Joseph Ratzinger
What It Means to Be a Christian

Editor’s note: In the original Preface to What It Means to Be a Christian, written in MŸnster on Easter 1965, Joseph Ratzinger wrote the following:

This little book presents in written form three sermons that the author preached in the Cathedral at MŸnster to a congregation from the Catholic Student Chaplaincy, December 13-15, 1964. The response to my efforts once again to raise the question of what being Christian means for us in today’s world and to answer that question, in the spoken words of these sermons, has encouraged me to publish them. I have consciously avoided going beyond the linguistic and material limitations inherent in the whole of this on account of its origin; with just a few alterations, it bears the form it took at the given moment. It is my hope that what I have said, in a form that makes no literary claims, may help in its own way toward that renewal of faith and proclamation which we so much need in a world that has fundamentally changed.

Here is the chapter titled, “Why Do We Need Faith?”


Being a Christian means having love. That is unbelievably difficult and, at the same time, incredibly simple. Yet however difficult it may be in many respects, discovering this is still a profoundly liberating experience. You will probably say, however: Well and good, that is what Jesus’ message is about, and that is very fine and comforting. But what have you theologians and priests made of it, what has the Church made of it? If love is enough, why do we have your dogma? Why do we have faith, which is forever competing with science? Is it not really true, then, what liberal scholars have said, that Christianity has been corrupted by the fact that, instead of talking with Christ about God the Father and being like brothers to each other, people have constructed a doctrine of Christ; by the fact that people, instead of leading others to mutual service, have invented an intolerant dogma; by the fact that instead of urging people to love, they have demanded belief and made being a Christian depend on a confession of faith?

There is no doubt that there is something terribly serious in this question, and like all really weighty questions, it cannot be dealt with just like that, with a well-turned phrase. At the same time, however, we cannot miss the fact that it also involves a simplification. To see this clearly, we need only realistically apply our reflections so far to our own lives. Being a Christian means having love; it means achieving the Copernican revolution in our existence, by which we cease to make ourselves the center of the universe, with everyone else revolving around us.

If we look at ourselves honestly and seriously, then there is not just something liberating in this marvelously simple message. There is also something most disturbing. For who among us can say he has never passed by anyone who was hungry or thirsty or who needed us in any way? Who among us can say that he truly, in all simplicity, carries out the service of being kind to others? Who among us would not have to admit that even in the acts of kindness he practices toward others, there is still an element of selfishness, something of self-satisfaction and looking back at ourselves? Who among us would not have to admit that he is more or less living in the pre-Copernican illusion and looking at other people, seeing them as real, only in their relationship to our own selves? Thus, the sublime and liberating message of love, as being the sole and sufficient content of Christianity, can also become something very demanding.

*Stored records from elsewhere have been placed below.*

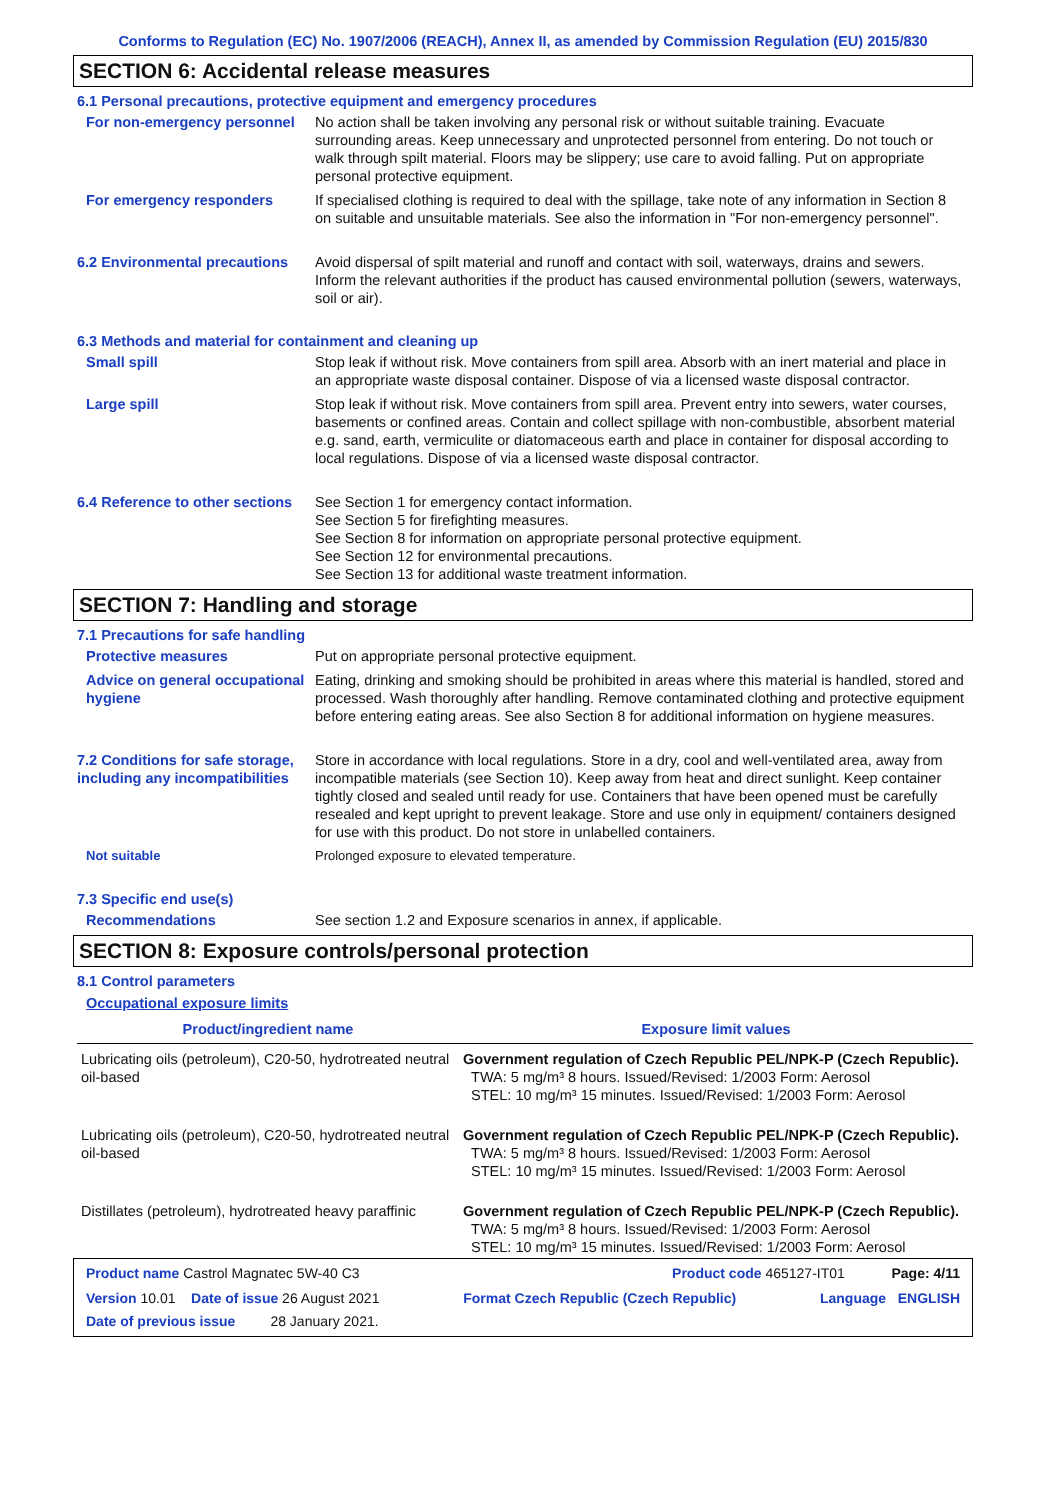Conforms to Regulation (EC) No. 1907/2006 (REACH), Annex II, as amended by Commission Regulation (EU) 2015/830
SECTION 6: Accidental release measures
6.1 Personal precautions, protective equipment and emergency procedures
For non-emergency personnel
No action shall be taken involving any personal risk or without suitable training. Evacuate surrounding areas. Keep unnecessary and unprotected personnel from entering. Do not touch or walk through spilt material. Floors may be slippery; use care to avoid falling. Put on appropriate personal protective equipment.
For emergency responders If specialised clothing is required to deal with the spillage, take note of any information in Section 8 on suitable and unsuitable materials. See also the information in "For non-emergency personnel".
6.2 Environmental precautions
Avoid dispersal of spilt material and runoff and contact with soil, waterways, drains and sewers. Inform the relevant authorities if the product has caused environmental pollution (sewers, waterways, soil or air).
6.3 Methods and material for containment and cleaning up
Small spill Stop leak if without risk. Move containers from spill area. Absorb with an inert material and place in an appropriate waste disposal container. Dispose of via a licensed waste disposal contractor.
Large spill Stop leak if without risk. Move containers from spill area. Prevent entry into sewers, water courses, basements or confined areas. Contain and collect spillage with non-combustible, absorbent material e.g. sand, earth, vermiculite or diatomaceous earth and place in container for disposal according to local regulations. Dispose of via a licensed waste disposal contractor.
6.4 Reference to other sections
See Section 1 for emergency contact information.
See Section 5 for firefighting measures.
See Section 8 for information on appropriate personal protective equipment.
See Section 12 for environmental precautions.
See Section 13 for additional waste treatment information.
SECTION 7: Handling and storage
7.1 Precautions for safe handling
Protective measures Put on appropriate personal protective equipment.
Advice on general occupational hygiene
Eating, drinking and smoking should be prohibited in areas where this material is handled, stored and processed. Wash thoroughly after handling. Remove contaminated clothing and protective equipment before entering eating areas. See also Section 8 for additional information on hygiene measures.
7.2 Conditions for safe storage, including any incompatibilities
Store in accordance with local regulations. Store in a dry, cool and well-ventilated area, away from incompatible materials (see Section 10). Keep away from heat and direct sunlight. Keep container tightly closed and sealed until ready for use. Containers that have been opened must be carefully resealed and kept upright to prevent leakage. Store and use only in equipment/ containers designed for use with this product. Do not store in unlabelled containers.
Not suitable Prolonged exposure to elevated temperature.
7.3 Specific end use(s)
Recommendations See section 1.2 and Exposure scenarios in annex, if applicable.
SECTION 8: Exposure controls/personal protection
8.1 Control parameters
Occupational exposure limits
| Product/ingredient name | Exposure limit values |
| --- | --- |
| Lubricating oils (petroleum), C20-50, hydrotreated neutral oil-based | Government regulation of Czech Republic PEL/NPK-P (Czech Republic). TWA: 5 mg/m³ 8 hours. Issued/Revised: 1/2003 Form: Aerosol STEL: 10 mg/m³ 15 minutes. Issued/Revised: 1/2003 Form: Aerosol |
| Lubricating oils (petroleum), C20-50, hydrotreated neutral oil-based | Government regulation of Czech Republic PEL/NPK-P (Czech Republic). TWA: 5 mg/m³ 8 hours. Issued/Revised: 1/2003 Form: Aerosol STEL: 10 mg/m³ 15 minutes. Issued/Revised: 1/2003 Form: Aerosol |
| Distillates (petroleum), hydrotreated heavy paraffinic | Government regulation of Czech Republic PEL/NPK-P (Czech Republic). TWA: 5 mg/m³ 8 hours. Issued/Revised: 1/2003 Form: Aerosol STEL: 10 mg/m³ 15 minutes. Issued/Revised: 1/2003 Form: Aerosol |
Product name Castrol Magnatec 5W-40 C3 Product code 465127-IT01 Page: 4/11
Version 10.01 Date of issue 26 August 2021 Format Czech Republic (Czech Republic) Language ENGLISH
Date of previous issue 28 January 2021.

It is at this point that faith begins. For what faith basically means is just that this shortfall that we all have in our love is made up by the surplus of Jesus Christ’s love, acting on our behalf. He simply tells us that God himself has poured out among us a superabundance of his love and has thus made good in advance all our deficiency. Ultimately, faith means nothing other than admitting that we have this kind of shortfall; it means opening our hand and accepting a gift. In its simplest and innermost form, faith is nothing but reaching that point in love at which we recognize that we, too, need to be given something. Faith is thus that stage in love which really distinguishes it as love; it consists in overcoming the complacency and self-satisfaction of the person who says, “I have done everything, I don’t need any further help.” It is only in “faith” like this that selfishness, the real opposite of love, comes to an end. To that extent, faith is already present in and with true loving; it simply represents that impulse in love which leads to its finding its true self: the openness of someone who does not insist on his own capabilities, but is aware of receiving something as a gift and of standing in need of it.

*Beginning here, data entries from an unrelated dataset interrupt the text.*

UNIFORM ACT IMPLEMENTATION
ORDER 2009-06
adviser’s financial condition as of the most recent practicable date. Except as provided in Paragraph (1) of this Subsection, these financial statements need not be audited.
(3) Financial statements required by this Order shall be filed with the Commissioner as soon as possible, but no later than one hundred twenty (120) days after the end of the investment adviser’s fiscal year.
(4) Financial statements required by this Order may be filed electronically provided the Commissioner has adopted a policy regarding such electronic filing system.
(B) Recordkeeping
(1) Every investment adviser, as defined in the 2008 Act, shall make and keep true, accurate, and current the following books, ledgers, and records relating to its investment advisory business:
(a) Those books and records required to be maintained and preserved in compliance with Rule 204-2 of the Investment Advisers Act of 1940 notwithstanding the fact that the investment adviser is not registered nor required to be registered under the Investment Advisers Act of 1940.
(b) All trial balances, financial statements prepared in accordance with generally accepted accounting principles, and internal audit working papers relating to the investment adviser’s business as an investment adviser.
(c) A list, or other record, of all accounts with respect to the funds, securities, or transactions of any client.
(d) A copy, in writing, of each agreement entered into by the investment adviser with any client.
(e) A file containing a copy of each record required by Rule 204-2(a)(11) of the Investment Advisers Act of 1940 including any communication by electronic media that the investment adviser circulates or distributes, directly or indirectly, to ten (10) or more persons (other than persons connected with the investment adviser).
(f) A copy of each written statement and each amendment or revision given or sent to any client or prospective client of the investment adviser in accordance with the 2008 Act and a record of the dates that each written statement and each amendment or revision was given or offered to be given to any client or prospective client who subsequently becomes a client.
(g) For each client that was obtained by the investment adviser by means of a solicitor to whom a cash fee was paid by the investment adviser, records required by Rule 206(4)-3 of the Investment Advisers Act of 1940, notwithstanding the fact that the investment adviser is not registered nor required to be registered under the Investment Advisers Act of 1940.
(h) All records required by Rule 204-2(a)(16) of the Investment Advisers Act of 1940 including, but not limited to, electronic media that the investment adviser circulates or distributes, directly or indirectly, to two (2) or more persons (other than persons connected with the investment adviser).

This faith is of course susceptible to many and varied developments and interpretations. We need only to become aware that the gesture of opening our hand, of being able to receive in all simplicity, through which love first attains its inner purity, is grasping at nothing unless there is someone who can fill our hands with the grace of forgiveness. And thus once again everything would have to end in idle waste, in meaninglessness, if the answer to this, namely, Christ, did not exist. Thus, true loving necessarily passes into the gesture of faith, and in that gesture lies a demand for the mystery of Christ, a reaching out toward it–and that mystery, when it unfolds, is a necessary development of that basic gesture; to reject it would be to reject both faith and love.

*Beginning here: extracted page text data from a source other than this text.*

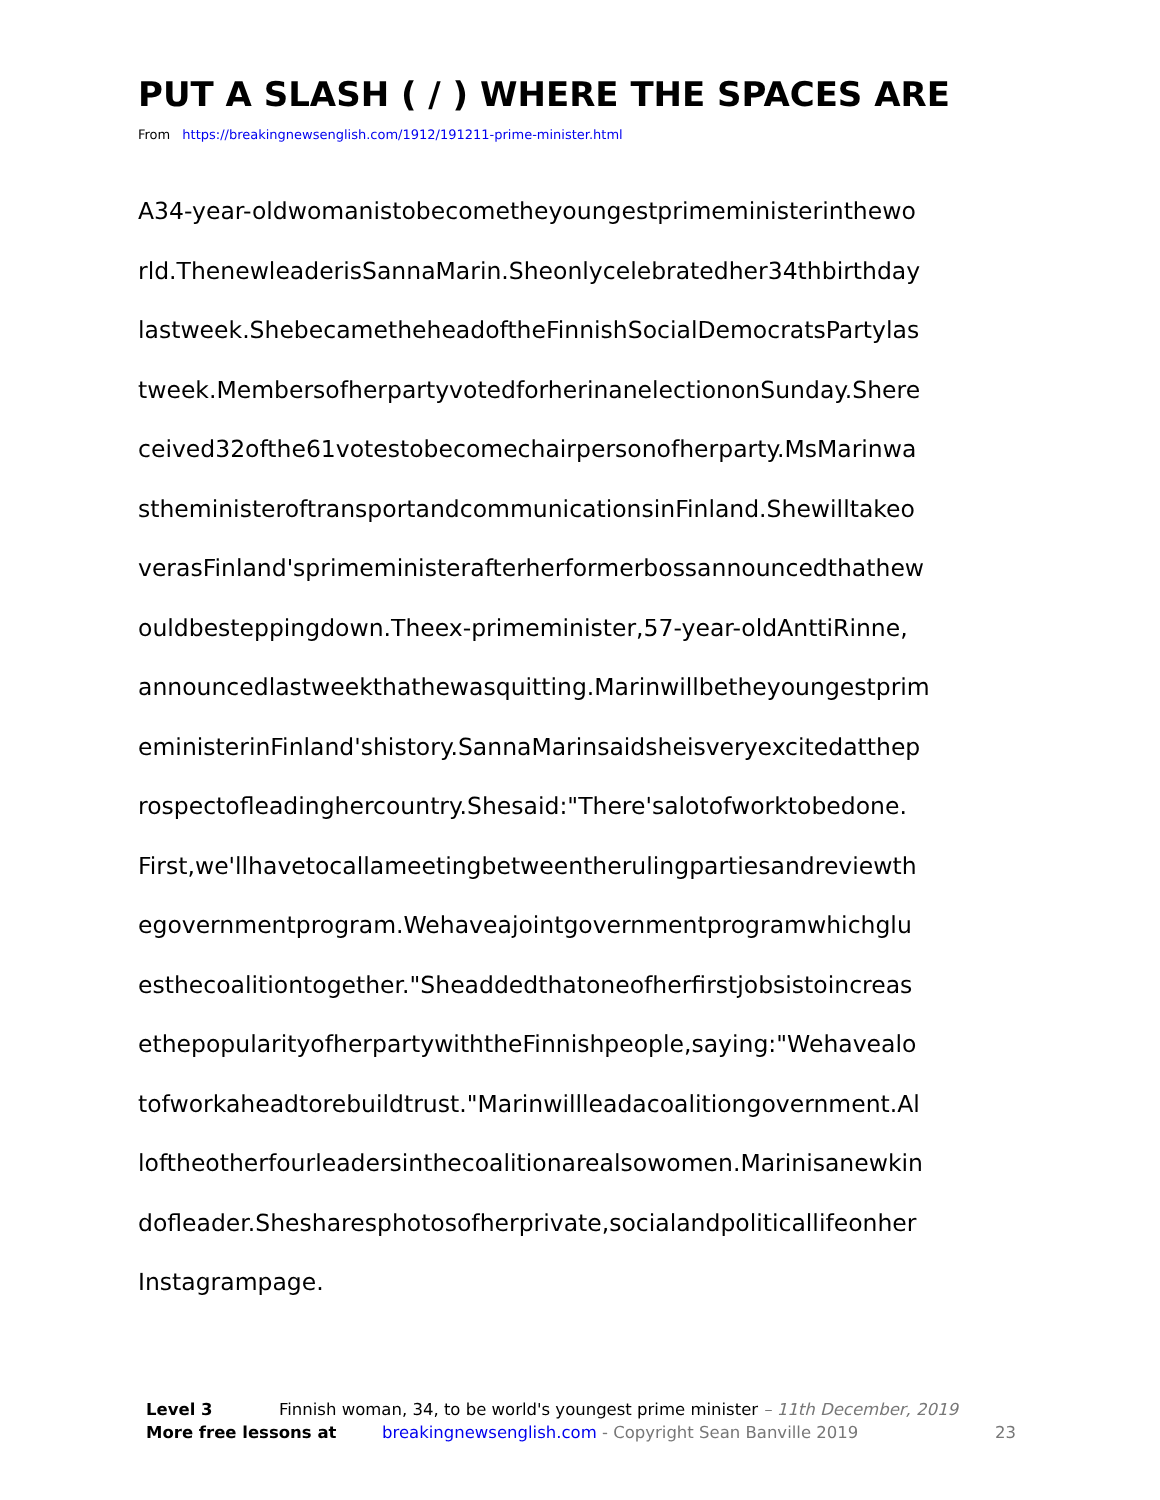PUT A SLASH ( / ) WHERE THE SPACES ARE
From https://breakingnewsenglish.com/1912/191211-prime-minister.html
A34-year-oldwomanistobecometheyoungestprimeministerinthewo
rld.ThenewleaderisSannaMarin.Sheonlycelebratedher34thbirthday
lastweek.ShebecametheheadoftheFinnishSocialDemocratsPartylas
tweek.MembersofherpartyvotedforherinanelectiononSunday.Shere
ceived32ofthe61votestobecomechairpersonofherparty.MsMarinwa
stheministeroftransportandcommunicationsinFinland.Shewilltakeo
verasFinland'sprimeministerafterherformerbossannouncedthathew
ouldbesteppingdown.Theex-primeminister,57-year-oldAnttiRinne,
announcedlastweekthathewasquitting.Marinwillbetheyoungestprim
eministerinFinland'shistory.SannaMarinsaidsheisveryexcitedatthep
rospectofleadinghercountry.Shesaid:"There'salotofworktobedone.
First,we'llhavetocallameetingbetweentherulingpartiesandreviewth
egovernmentprogram.Wehaveajointgovernmentprogramwhichglu
esthecoalitiontogether."Sheaddedthatoneofherfirstjobsistoincreas
ethepopularityofherpartywiththeFinnishpeople,saying:"Wehavealo
tofworkaheadtorebuildtrust."Marinwillleadacoalitiongovernment.Al
loftheotherfourleadersinthecoalitionarealsowomen.Marinisanewkin
dofleader.Shesharesphotosofherprivate,socialandpoliticallifeonher
Instagrampage.
Level 3 Finnish woman, 34, to be world's youngest prime minister – 11th December, 2019
More free lessons at breakingnewsenglish.com - Copyright Sean Banville 2019 23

And yet, conversely, however true this may be–and however much christological and ecclesiastical faith is for that reason absolutely necessary–at the same time, it remains true that everything we encounter in dogma is, ultimately, just interpretation: interpretation of the one truly sufficient and decisive fundamental reality of the love between God and men. And it remains true, consequently, that those people who are truly loving, who are as such also believers, may be called Christians.